Renewed calls for natural flood management techniques across Europe

Published by James Orr on

November 28th, 2017

Traditional flood defences such as dams and levees have been employed in Europe for hundreds of years.

However, as these so-called “grey infrastructures” are costly and can have devastating impacts on ecosystems, there has been a call for a new approach to flood management.

Green infrastructure solutions, such as the re-meandering of rivers and the restoration of ecosystems such as floodplains and wetlands, are beginning to be seriously considered in flood management strategies around the world.

This is certainly the view of the European Environment Agency (EEA) in a new report released last week which found that green infrastructure solutions in flood management can be more environmentally friendly and cost-effective than traditional engineering strategies.

The report – Green Infrastructure and Flood Management – outlines six case studies from four European river systems to explore the opportunities and challenges of a greener approach to flood defences.

Flooding in 2016 Photo: Niall Sargent

Increased impact of floods

The EEA’s report estimates that 20 per cent of European cities are vulnerable to floods, one of the most financially damaging natural hazards.

The report outlines costs of €433 billion across EU Member States as a result of weather and climate-related events between 1980 and 2015.The largest proportion of these economic losses (38 per cent) were caused by floods.

Flooding is a natural process with floodplains being rich in biodiversity and important in the hydrological cycle. However, over the past few centuries floodplains have been converted to agricultural land and even to urban areas.

As a result of this, artificial flood defence structures are being more heavily relied upon and the economic and health impacts of floods have increased. There is also a plethora of scientific evidence to suggest that the actual events causing floods are increasing as well.

### Actions to take
1. Decide whether each statement agrees with the flood management article. Answer yes or no, and quote the deciding words of the article exactly.
(a) The report looks at six case studies from four European river systems.
(b) The report says half of European cities are at risk of floods.
(c) Floods caused the largest share of the economic losses the report describes.
2. Reproduce the flood management article word for word, everything from "This is certainly" down to "to flood defences.".
3. List every year that appears in the flood management article, including the date it was published.

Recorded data
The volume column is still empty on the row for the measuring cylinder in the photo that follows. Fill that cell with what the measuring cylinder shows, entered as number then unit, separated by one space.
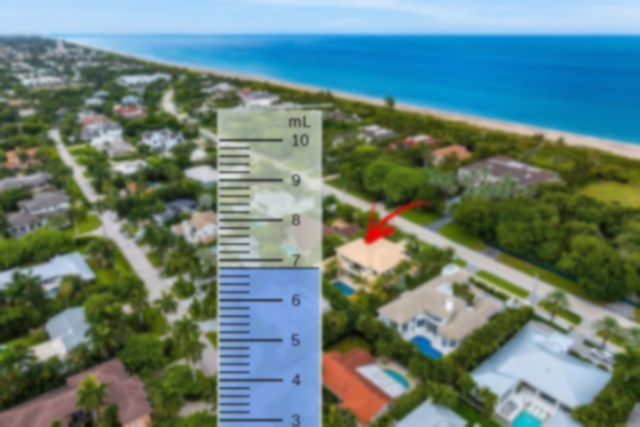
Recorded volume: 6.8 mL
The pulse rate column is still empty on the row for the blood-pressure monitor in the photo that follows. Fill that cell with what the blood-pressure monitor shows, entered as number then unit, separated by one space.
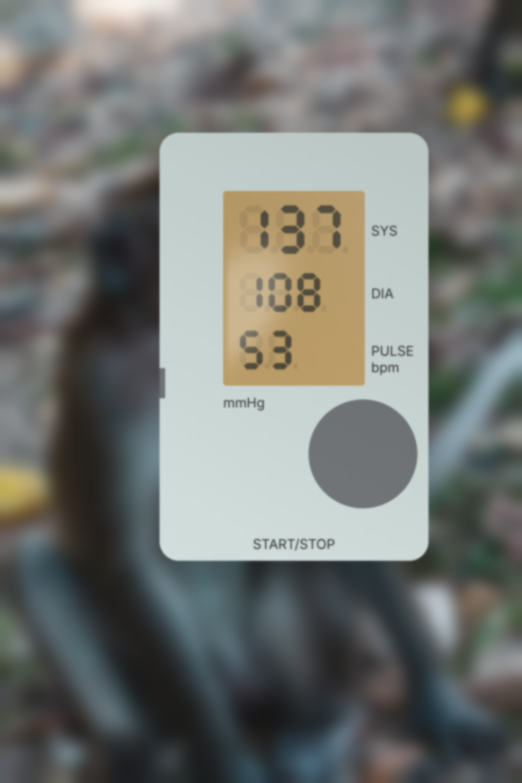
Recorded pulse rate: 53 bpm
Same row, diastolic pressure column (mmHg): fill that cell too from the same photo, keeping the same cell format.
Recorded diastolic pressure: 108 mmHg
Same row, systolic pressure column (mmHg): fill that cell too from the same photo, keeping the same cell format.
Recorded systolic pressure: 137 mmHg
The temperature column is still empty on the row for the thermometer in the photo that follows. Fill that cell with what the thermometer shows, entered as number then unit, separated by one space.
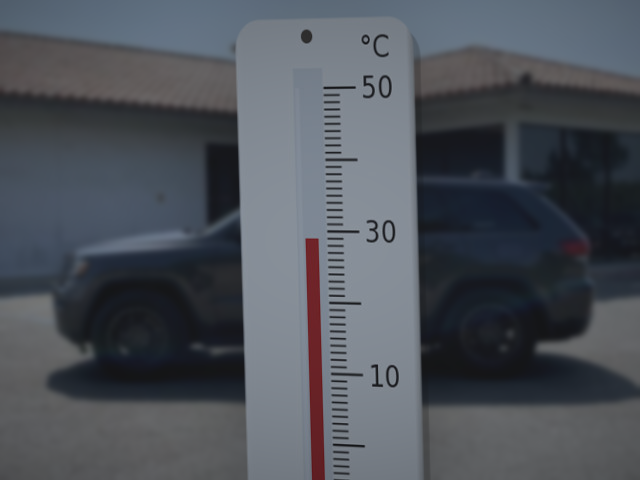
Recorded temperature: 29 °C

...

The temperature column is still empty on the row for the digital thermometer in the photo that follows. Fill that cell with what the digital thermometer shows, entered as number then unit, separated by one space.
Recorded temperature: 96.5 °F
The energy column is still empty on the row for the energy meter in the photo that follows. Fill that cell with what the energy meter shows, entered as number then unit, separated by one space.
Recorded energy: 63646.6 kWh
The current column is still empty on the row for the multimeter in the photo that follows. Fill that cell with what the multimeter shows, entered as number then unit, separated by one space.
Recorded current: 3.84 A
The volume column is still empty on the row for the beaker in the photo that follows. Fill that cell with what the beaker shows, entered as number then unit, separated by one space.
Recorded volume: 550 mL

--

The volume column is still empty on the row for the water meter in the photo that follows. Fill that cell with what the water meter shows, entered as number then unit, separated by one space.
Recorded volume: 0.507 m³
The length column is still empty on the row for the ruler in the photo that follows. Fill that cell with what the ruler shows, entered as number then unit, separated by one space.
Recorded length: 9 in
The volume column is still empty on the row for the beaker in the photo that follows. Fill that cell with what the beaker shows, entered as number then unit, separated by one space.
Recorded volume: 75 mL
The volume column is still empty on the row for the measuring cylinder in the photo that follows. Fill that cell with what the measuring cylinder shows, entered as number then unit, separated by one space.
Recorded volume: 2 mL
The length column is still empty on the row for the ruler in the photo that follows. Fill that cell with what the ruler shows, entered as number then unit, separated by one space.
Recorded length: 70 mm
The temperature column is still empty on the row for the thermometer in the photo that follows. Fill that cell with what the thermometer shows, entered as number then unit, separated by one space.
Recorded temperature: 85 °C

### Answers below
1.
(a) Yes: "outlines six case studies from four European river systems"
(b) No: "20 per cent of European cities are vulnerable to floods"
(c) Yes: "The largest proportion of these economic losses (38 per cent) were caused by floods"

2.
This is certainly the view of the European Environment Agency (EEA) in a new report released last week which found that green infrastructure solutions in flood management can be more environmentally friendly and cost-effective than traditional engineering strategies.

The report – Green Infrastructure and Flood Management – outlines six case studies from four European river systems to explore the opportunities and challenges of a greener approach to flood defences.

3. 2017, 2016, 1980, 2015